• **DOCUMENT TEXT**
--------------------
Antonina Pushko says specialists in Ukraine are facing unprecedented demand for services. (ABC News: Genevieve Blandin de Chalain)

Ukrainian mental health specialists have come to Armidale to learn new strategies for war trauma response and rehabilitation.

Experts say the region is uniquely placed to assist the specialists due to its refugee population and experience of natural disasters.

Upon their return to Ukraine in June, specialists hope the hands-on training will strengthen frontline capacity to support the mental health of millions affected by the full-scale war.

Four years into the full-scale war, Ukraine is grappling with a mental health crisis.

Research from the International Rescue Committee from April this year estimates 15 million people in Ukraine need psychological support.

At the coalface of the mass traumatisation is psychiatrist Antonina Pushko.

Dr Pushko, along with six other mental health specialists, made the long journey from Ivano-Frankivsk in regional Ukraine to Australia as part of a government-funded program in pursuit of new strategies to help the collective mental health of her nation.
--------------------
• **STUDY MATERIAL**
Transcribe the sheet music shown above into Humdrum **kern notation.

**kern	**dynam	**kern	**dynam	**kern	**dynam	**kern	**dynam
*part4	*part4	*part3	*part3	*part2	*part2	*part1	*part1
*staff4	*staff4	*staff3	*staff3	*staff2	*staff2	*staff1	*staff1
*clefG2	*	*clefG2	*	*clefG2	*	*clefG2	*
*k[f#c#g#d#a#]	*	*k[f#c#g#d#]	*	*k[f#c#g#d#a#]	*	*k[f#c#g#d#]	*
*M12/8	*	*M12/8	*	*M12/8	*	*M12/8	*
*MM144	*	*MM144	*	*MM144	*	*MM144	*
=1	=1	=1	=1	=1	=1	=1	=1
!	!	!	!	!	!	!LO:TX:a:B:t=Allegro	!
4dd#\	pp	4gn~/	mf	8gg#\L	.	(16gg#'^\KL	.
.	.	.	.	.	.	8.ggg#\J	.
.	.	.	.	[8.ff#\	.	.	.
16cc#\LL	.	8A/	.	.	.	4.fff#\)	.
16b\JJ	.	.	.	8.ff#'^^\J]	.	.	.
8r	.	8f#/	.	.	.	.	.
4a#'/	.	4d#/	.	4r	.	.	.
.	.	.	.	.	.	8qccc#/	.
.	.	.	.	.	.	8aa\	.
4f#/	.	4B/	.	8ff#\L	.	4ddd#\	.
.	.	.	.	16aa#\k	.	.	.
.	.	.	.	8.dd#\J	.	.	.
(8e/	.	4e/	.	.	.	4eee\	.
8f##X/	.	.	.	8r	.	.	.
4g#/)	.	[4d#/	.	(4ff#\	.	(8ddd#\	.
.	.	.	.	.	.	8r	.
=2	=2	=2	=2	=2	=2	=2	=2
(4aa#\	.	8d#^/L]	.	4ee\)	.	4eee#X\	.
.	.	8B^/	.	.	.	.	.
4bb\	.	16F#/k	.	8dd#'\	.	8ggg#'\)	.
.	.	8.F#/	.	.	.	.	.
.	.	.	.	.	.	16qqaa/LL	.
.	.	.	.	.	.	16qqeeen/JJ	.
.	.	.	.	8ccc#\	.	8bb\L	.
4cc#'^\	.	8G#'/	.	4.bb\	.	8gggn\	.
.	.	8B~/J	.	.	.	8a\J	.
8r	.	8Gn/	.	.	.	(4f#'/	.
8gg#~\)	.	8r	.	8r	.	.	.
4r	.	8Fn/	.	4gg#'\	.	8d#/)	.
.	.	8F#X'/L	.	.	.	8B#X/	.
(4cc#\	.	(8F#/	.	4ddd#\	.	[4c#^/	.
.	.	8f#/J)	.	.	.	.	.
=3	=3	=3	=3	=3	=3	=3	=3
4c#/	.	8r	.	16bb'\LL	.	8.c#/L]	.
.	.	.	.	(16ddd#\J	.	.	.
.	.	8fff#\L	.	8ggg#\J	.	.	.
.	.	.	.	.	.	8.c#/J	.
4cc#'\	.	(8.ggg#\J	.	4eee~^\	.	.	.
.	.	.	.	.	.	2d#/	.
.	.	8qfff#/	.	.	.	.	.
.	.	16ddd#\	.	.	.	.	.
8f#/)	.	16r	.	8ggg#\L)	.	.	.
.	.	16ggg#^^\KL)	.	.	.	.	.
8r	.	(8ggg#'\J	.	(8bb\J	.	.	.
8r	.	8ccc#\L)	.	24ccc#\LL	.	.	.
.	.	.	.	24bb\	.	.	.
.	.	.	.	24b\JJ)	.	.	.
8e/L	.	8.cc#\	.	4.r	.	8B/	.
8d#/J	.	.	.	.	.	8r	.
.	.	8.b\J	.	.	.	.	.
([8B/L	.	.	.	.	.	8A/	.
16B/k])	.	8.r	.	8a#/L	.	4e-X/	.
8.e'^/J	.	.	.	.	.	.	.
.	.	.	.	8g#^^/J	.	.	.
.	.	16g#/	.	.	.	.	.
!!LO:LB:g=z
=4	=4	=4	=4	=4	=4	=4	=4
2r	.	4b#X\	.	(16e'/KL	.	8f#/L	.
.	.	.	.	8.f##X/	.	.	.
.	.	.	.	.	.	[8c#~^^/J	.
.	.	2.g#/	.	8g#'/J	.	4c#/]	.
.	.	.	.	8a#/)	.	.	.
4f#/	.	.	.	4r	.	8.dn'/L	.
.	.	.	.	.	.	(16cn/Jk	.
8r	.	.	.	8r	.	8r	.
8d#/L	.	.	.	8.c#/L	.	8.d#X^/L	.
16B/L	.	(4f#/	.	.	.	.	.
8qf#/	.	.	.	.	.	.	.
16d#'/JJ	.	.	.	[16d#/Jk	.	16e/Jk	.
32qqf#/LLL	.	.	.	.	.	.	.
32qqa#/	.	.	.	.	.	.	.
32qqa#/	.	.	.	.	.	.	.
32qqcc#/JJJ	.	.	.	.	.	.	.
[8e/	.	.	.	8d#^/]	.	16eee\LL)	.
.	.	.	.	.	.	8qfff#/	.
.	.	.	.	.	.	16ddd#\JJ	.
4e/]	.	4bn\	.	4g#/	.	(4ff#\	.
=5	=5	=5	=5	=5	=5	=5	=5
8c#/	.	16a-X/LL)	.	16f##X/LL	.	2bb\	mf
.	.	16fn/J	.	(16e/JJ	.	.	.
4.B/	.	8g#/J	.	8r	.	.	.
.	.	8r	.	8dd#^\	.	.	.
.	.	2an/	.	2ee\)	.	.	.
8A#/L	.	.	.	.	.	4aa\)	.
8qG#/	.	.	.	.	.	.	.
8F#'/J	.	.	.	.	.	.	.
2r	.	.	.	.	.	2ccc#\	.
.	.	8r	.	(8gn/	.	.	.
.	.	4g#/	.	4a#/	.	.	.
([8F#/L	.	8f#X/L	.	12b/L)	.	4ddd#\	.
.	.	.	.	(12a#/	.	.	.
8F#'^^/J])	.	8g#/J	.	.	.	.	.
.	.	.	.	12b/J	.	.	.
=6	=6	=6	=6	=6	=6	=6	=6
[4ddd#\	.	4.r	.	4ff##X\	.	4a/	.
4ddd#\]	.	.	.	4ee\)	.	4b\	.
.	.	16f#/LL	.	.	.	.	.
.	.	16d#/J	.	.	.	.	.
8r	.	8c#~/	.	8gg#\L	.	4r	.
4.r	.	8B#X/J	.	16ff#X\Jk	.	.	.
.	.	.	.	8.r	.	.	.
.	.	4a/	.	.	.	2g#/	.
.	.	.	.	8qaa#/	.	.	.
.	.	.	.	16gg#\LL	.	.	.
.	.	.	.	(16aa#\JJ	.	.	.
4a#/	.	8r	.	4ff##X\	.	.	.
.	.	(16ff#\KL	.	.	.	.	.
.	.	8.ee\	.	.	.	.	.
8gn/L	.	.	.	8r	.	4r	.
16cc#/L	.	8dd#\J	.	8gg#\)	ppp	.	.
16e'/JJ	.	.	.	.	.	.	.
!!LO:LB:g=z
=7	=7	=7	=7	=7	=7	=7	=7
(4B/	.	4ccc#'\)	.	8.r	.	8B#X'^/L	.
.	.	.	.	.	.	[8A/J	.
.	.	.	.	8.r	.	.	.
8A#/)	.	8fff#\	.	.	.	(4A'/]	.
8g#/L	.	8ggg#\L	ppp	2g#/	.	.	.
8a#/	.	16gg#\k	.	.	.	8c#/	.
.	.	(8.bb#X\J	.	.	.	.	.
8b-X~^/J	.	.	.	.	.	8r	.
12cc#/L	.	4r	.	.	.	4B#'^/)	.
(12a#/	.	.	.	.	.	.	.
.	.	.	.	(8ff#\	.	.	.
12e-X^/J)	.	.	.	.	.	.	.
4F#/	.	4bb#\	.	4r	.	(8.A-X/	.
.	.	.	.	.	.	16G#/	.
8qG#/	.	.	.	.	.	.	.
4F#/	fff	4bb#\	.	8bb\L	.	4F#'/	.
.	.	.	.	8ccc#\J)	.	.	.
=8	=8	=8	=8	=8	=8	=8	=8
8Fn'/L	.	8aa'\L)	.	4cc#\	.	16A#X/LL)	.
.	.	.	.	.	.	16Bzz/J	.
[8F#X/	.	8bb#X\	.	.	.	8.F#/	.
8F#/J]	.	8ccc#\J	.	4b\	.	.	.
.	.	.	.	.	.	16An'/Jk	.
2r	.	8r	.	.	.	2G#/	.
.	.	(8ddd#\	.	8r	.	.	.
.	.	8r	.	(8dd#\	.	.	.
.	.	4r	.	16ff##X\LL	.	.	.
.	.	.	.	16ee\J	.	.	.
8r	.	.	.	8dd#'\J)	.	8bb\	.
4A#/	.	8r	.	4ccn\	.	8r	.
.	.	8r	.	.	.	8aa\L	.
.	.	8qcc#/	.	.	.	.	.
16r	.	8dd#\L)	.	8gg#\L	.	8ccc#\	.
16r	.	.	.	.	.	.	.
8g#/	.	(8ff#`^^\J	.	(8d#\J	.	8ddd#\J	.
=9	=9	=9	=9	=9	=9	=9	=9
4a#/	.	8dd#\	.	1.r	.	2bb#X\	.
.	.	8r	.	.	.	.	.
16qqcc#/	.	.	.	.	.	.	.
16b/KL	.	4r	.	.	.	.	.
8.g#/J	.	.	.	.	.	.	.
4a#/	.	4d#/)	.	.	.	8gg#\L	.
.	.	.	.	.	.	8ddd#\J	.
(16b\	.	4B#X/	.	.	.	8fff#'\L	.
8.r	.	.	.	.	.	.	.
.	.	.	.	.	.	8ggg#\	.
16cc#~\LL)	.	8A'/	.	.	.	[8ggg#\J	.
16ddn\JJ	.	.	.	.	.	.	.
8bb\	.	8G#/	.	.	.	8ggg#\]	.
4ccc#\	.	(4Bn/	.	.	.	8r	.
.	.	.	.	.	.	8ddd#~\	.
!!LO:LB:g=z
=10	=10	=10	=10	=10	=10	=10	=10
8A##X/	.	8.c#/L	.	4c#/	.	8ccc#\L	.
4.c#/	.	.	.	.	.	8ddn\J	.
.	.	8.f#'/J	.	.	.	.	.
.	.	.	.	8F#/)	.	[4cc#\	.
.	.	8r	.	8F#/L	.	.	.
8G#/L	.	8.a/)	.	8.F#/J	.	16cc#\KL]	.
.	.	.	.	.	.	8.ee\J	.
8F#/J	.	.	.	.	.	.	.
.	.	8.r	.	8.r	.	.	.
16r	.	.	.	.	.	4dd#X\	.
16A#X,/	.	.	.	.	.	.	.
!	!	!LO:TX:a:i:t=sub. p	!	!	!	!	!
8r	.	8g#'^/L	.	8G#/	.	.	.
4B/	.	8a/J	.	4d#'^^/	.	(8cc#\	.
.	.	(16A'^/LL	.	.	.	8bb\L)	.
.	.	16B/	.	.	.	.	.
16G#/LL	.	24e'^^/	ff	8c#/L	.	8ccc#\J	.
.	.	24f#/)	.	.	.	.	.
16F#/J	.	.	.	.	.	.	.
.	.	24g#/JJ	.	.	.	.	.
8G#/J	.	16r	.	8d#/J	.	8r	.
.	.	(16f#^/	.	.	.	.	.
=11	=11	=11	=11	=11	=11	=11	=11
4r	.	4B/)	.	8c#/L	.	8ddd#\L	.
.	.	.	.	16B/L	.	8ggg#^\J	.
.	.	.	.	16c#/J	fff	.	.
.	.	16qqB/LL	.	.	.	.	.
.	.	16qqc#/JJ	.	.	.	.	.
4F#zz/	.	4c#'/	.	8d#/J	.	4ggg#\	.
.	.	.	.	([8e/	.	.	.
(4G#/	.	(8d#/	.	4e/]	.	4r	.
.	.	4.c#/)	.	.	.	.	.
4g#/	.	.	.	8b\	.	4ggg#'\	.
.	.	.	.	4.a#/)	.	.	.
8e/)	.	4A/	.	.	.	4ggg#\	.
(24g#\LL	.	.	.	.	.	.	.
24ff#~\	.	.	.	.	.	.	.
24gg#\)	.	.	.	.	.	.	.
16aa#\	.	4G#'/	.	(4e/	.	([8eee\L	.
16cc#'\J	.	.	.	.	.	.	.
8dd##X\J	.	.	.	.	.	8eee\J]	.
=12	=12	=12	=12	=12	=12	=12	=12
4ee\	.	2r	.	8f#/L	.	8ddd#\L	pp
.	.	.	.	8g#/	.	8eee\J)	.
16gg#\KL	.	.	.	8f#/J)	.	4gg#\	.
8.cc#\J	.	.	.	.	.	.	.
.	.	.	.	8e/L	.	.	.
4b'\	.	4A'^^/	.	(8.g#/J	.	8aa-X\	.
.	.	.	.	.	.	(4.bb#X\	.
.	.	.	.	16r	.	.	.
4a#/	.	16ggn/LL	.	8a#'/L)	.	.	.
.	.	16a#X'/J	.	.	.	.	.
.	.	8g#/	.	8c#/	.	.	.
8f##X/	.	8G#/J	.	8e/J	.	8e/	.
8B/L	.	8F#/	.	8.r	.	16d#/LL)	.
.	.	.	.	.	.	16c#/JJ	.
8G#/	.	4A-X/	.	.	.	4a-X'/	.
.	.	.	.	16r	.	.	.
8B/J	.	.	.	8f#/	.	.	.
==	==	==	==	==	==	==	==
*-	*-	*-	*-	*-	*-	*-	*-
--------------------
Reproduce the passage of the article about Ukrainian mental health specialists starting at "Dr Pushko, along" and ending at "of her nation.", switching "six" to "several". The records were drawn from a separate source.

Dr Pushko, along with several other mental health specialists, made the long journey from Ivano-Frankivsk in regional Ukraine to Australia as part of a government-funded program in pursuit of new strategies to help the collective mental health of her nation.